Yes, the clay peels out very easily once I actually manage to separate the mold from the sculpture.
Ok, no release issues then I´d say.
I run into the biggest issue when I sculpt and mold a half mask on a 3d head armature.
The breakage usually happens when I make a mold on a 3d armature
All of the molds I've attempted have been half-molds. Half masks, faces, etc
For what I read I assume we are talking about a one part mold.
Could it be you are facing some kind of locking or slight locking there?
How thick is the clay you laid over the 3d armature?.
Sometimes the armature shape could be locking the mold. If the clay you added on top is too thin in certain areas or if the seam or end flange of the mold locks with some part of the armature. Sounds like something similar could be going on.

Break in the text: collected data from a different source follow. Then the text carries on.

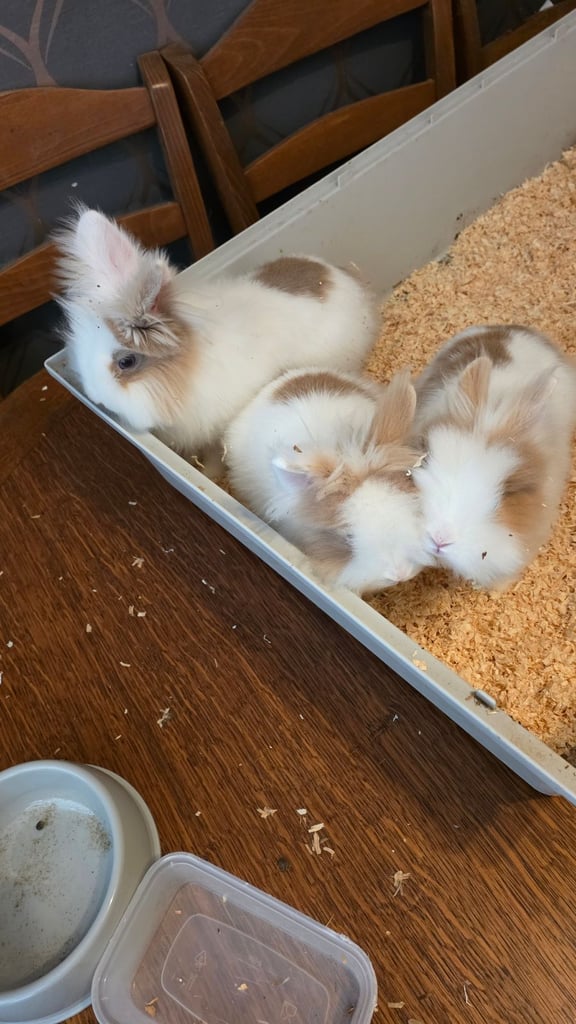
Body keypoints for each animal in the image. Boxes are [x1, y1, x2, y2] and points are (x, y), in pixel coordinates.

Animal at [54, 207, 380, 472]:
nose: (95, 397)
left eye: (126, 361)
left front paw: (209, 474)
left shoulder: (214, 434)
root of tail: (345, 278)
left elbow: (213, 458)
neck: (189, 372)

Yes, fixing something on the armature that aids leverage would help. But take in account the strength employed to open a mold is a big deal though it might not look like so. So it must be a very sturdy fix.
In any case remember slow repetitive movement to get air in will make more that one straight strong pull.
The other thing to take in account is why are your molds breaking. What plaster are you using?. Are your mix and proportions correct?. How thick are the molds?. How do you mix and prepare your plaster?. If not done correctly it can result in more brittle material.
Plaster molds must be at least 2-3 cm thick (better 3 in your case) in a general basis and with no reinforcement.
Stone plaster (like UC30) would be a strong option if you are having problems. Reinforcing your molds with burlap helps too.
Also, you must let the plaster set completely. Sometimes opening too soon can result in cracking. In your case, as it seem to be hard to get it out, let it sit 24h.
If you are having this problem one thing to do is to go for stronger molds.
I considered sticking the armature with the sculpture and mold intact into a 5 gallon bucket of water for a bit, but I didn't know if that would cause issues with either the details inside the mold, or if the moisture would stop the plaster from curing all the way. I made the mistake with one of my earlier sculpts of adding water to the outside of the mold while it was curing to smooth it out, and it never fully hardened after that.
What I said about filling with water would apply on a two part mold. Not sure it would help that much in your case.
Anyway, if a plaster mold is fully hardened (lets´s say 12h-24h) there´s no problem wetting them. This is, if the proportions and mix are correct. When using water based clay the best way of cleaning is with water and a brush or similar (done this hundreds of times). So nothing wrong should happen, unless the plaster is not well done.
One way of knowing your plaster has set and is prepared for demolding or cleaing etc. is when it has cooled down. Plaster heats in the hardening reaction. When it cools down it has set, the main reaction is over. This doesn´t mean it has dried totally (this can take weeks). But you can then work with it.
In the case you mention, trying to smooth out the surface with water (something that can be done), I´d say that the plaster wasn´t in the propper stage for doing so, or you used too much water or the plaster was not ok.